PROBLEM: Return only the lines from the top of the data down to the one that holds "In case you", both included, without any pictures.
(DATA EXTRACT begins)
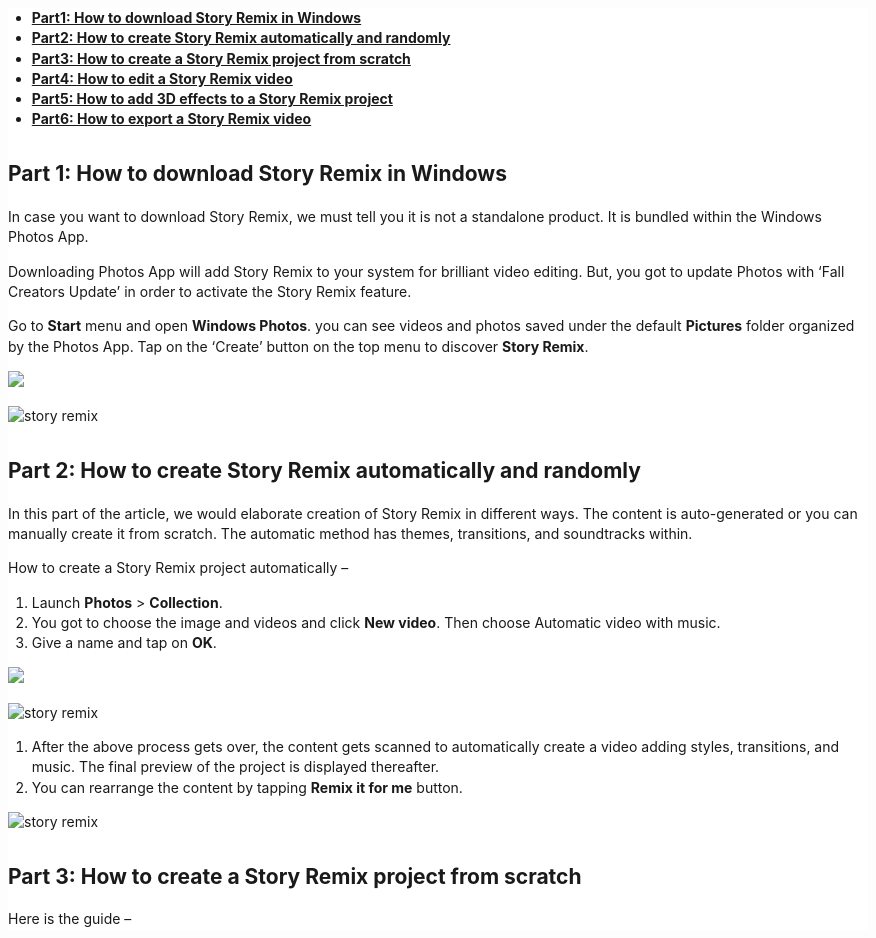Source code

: * [**Part1: How to download Story Remix in Windows**](#part1)
* [**Part2: How to create Story Remix automatically and randomly**](#part2)
* [**Part3: How to create a Story Remix project from scratch**](#part3)
* [**Part4: How to edit a Story Remix video**](#part4)
* [**Part5: How to add 3D effects to a Story Remix project**](#part5)
* [**Part6: How to export a Story Remix video**](#part6)

## Part 1: How to download Story Remix in Windows

In case you want to download Story Remix, we must tell you it is not a standalone product. It is bundled within the Windows Photos App.

Downloading Photos App will add Story Remix to your system for brilliant video editing. But, you got to update Photos with ‘Fall Creators Update’ in order to activate the Story Remix feature.

Go to **Start** menu and open **Windows Photos**. you can see videos and photos saved under the default **Pictures** folder organized by the Photos App. Tap on the ‘Create’ button on the top menu to discover **Story Remix**.


<a href="https://estore.winxdvd.com/order/checkout.php?PRODS=4612444&QTY=1&AFFILIATE=108875&CART=1"><img src="https://www.winxdvd.com/affiliate/new-banner/pt-728x90.jpg" border="0"></a>

![story remix](https://images.wondershare.com/filmora/article-images/story-remix.jpg)

## Part 2: How to create Story Remix automatically and randomly

In this part of the article, we would elaborate creation of Story Remix in different ways. The content is auto-generated or you can manually create it from scratch. The automatic method has themes, transitions, and soundtracks within.

How to create a Story Remix project automatically –

   1. Launch **Photos** \> **Collection**.
   2. You got to choose the image and videos and click **New video**. Then choose Automatic video with music.
   3. Give a name and tap on **OK**.


<a href="https://shop.copernic.com/order/checkout.php?PRODS=41033095&QTY=1&AFFILIATE=108875&CART=1"><img src="https://secure.2checkout.com/images/merchant/8d30aa96e72440759f74bd2306c1fa3d/Copernic-2023-Affiliate-728x90-Advanced-3YR.png" border="0"></a>

![story remix](https://images.wondershare.com/filmora/article-images/start-remix-video.jpg)

   1. After the above process gets over, the content gets scanned to automatically create a video adding styles, transitions, and music. The final preview of the project is displayed thereafter.
   2. You can rearrange the content by tapping **Remix it for me** button.

![story remix](https://images.wondershare.com/filmora/article-images/story-remix-name-video.jpg)

## Part 3: How to create a Story Remix project from scratch

Here is the guide –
(DATA EXTRACT ends)
RESULT OF THE EXERCISE:
Source code

: * [**Part1: How to download Story Remix in Windows**](#part1)
* [**Part2: How to create Story Remix automatically and randomly**](#part2)
* [**Part3: How to create a Story Remix project from scratch**](#part3)
* [**Part4: How to edit a Story Remix video**](#part4)
* [**Part5: How to add 3D effects to a Story Remix project**](#part5)
* [**Part6: How to export a Story Remix video**](#part6)

## Part 1: How to download Story Remix in Windows

In case you want to download Story Remix, we must tell you it is not a standalone product. It is bundled within the Windows Photos App.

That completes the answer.